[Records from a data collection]
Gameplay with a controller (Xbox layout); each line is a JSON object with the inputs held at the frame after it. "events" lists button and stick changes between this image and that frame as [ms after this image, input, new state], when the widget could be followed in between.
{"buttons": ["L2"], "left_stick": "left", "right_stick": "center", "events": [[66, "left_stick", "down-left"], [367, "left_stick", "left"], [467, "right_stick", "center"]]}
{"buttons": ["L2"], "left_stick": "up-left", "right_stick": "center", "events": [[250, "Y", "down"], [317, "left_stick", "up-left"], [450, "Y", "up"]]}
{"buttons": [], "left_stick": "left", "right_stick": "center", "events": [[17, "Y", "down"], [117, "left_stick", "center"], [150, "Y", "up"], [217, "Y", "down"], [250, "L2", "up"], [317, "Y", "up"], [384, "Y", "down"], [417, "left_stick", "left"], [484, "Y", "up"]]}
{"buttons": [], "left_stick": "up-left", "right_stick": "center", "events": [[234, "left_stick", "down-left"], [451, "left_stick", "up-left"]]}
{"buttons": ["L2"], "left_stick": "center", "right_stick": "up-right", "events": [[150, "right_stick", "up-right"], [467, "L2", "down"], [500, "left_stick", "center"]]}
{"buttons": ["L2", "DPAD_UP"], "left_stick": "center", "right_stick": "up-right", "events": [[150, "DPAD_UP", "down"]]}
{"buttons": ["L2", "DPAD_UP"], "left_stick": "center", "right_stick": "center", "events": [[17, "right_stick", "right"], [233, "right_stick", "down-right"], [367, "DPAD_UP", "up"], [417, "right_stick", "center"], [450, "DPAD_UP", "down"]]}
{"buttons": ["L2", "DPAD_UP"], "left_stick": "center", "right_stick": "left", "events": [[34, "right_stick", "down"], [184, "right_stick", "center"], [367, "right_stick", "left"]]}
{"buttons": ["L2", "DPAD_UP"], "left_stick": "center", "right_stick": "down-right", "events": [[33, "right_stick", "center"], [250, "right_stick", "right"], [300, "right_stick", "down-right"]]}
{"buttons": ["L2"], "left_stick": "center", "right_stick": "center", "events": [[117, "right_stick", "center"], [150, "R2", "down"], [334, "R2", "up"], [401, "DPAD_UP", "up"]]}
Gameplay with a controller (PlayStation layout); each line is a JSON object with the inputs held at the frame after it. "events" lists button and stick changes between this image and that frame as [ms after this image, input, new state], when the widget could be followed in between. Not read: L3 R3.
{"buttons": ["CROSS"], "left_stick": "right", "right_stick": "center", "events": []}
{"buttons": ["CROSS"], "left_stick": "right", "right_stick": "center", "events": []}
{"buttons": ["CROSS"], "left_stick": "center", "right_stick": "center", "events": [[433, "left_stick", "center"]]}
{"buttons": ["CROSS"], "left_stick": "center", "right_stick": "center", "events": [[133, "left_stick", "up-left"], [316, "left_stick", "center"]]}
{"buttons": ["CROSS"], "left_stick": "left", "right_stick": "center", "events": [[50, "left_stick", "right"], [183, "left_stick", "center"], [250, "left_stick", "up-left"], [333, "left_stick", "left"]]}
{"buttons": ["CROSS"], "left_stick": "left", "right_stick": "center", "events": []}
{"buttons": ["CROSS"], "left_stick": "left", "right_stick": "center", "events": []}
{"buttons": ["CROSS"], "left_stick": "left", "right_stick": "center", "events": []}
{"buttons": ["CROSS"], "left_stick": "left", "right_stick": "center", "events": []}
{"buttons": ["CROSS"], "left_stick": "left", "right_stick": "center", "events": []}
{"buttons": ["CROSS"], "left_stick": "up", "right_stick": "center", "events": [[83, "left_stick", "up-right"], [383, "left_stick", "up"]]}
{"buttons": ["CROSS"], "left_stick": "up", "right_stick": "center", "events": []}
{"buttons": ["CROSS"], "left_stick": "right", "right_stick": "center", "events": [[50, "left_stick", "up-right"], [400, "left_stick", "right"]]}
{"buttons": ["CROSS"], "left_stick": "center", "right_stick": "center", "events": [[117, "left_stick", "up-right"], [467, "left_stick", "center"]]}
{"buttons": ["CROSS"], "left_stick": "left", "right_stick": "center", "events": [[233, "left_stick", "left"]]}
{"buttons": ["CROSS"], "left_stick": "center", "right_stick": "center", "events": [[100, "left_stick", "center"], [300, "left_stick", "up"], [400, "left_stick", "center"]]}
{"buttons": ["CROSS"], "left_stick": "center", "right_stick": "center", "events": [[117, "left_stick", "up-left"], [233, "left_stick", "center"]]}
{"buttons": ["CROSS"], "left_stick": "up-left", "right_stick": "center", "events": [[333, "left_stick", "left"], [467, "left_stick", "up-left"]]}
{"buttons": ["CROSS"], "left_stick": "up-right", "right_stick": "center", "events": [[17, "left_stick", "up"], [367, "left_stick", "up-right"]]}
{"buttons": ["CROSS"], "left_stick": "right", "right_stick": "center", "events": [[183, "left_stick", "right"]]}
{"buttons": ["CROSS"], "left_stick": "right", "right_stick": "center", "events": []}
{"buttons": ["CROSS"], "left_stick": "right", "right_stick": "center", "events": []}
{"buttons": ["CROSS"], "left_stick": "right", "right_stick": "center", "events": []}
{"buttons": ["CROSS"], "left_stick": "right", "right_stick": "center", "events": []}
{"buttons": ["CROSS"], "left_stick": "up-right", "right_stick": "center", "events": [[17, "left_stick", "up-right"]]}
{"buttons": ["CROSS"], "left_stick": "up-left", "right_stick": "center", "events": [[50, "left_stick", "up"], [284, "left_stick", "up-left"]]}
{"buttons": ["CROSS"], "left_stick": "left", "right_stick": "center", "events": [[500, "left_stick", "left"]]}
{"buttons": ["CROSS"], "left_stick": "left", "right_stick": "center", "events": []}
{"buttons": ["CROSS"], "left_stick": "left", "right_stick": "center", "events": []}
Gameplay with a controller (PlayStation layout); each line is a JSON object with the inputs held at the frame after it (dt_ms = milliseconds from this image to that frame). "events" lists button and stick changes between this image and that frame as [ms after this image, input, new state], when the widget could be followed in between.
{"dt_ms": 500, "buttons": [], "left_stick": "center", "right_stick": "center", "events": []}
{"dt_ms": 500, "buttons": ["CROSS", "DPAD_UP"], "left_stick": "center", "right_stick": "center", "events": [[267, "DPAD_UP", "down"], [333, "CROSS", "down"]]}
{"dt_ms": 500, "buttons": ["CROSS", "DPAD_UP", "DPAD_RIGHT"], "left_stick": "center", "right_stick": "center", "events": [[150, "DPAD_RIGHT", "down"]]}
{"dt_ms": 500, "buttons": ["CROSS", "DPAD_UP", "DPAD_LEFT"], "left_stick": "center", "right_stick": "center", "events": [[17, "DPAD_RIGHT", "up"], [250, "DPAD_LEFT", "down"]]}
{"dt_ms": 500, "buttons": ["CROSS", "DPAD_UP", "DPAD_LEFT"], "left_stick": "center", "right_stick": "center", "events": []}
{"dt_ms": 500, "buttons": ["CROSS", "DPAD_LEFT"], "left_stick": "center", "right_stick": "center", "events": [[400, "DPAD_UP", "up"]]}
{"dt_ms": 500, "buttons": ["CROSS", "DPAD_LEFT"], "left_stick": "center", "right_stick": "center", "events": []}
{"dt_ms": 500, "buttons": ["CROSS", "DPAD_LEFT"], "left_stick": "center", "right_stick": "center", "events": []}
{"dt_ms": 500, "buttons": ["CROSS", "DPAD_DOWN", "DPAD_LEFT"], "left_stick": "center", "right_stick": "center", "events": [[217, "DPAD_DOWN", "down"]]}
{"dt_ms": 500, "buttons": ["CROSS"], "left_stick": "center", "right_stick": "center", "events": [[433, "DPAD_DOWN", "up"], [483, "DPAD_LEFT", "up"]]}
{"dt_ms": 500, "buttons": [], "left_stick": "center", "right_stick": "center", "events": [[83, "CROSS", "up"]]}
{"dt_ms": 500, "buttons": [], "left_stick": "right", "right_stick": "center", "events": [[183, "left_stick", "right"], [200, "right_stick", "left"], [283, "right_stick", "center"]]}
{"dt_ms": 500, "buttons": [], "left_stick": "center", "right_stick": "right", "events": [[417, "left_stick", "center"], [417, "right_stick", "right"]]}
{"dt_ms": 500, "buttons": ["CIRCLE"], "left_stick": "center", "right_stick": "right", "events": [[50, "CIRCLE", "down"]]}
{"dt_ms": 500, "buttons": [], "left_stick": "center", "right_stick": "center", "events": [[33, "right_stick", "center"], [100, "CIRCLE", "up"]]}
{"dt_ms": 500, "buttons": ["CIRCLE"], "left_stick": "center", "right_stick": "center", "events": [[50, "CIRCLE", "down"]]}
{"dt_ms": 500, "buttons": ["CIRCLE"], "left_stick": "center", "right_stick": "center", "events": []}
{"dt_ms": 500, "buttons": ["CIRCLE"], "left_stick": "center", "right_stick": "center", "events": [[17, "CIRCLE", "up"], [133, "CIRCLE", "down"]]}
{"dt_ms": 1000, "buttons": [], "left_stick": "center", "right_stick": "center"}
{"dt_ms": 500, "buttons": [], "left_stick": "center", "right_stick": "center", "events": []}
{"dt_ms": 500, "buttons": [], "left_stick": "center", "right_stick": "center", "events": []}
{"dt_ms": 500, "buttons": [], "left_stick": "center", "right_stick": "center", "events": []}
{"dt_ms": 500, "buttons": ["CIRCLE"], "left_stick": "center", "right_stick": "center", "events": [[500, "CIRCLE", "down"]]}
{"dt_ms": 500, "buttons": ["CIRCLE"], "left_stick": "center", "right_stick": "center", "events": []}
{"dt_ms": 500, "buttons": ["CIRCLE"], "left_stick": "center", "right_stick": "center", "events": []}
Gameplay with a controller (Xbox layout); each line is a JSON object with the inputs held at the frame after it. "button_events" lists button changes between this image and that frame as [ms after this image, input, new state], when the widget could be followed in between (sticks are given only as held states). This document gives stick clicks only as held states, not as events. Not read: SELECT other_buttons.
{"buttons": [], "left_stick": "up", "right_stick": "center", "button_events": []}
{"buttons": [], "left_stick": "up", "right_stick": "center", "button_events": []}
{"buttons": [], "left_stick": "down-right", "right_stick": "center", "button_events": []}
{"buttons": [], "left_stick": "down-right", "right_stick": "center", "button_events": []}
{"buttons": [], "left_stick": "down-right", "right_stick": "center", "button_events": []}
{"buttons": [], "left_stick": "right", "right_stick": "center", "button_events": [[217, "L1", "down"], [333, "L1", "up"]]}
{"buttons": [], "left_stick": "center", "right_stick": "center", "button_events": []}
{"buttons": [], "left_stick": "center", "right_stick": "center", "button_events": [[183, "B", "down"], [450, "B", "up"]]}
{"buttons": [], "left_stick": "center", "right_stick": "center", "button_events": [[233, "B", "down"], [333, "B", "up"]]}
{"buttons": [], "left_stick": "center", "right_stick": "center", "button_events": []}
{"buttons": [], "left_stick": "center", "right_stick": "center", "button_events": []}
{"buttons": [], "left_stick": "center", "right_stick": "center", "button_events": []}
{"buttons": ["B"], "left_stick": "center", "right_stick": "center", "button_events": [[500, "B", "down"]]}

What you have to do: In the data above, copy every line where the string "PlayStation" appears.

Result:
Gameplay with a controller (PlayStation layout); each line is a JSON object with the inputs held at the frame after it. "events" lists button and stick changes between this image and that frame as [ms after this image, input, new state], when the widget could be followed in between. Not read: L3 R3.
Gameplay with a controller (PlayStation layout); each line is a JSON object with the inputs held at the frame after it (dt_ms = milliseconds from this image to that frame). "events" lists button and stick changes between this image and that frame as [ms after this image, input, new state], when the widget could be followed in between.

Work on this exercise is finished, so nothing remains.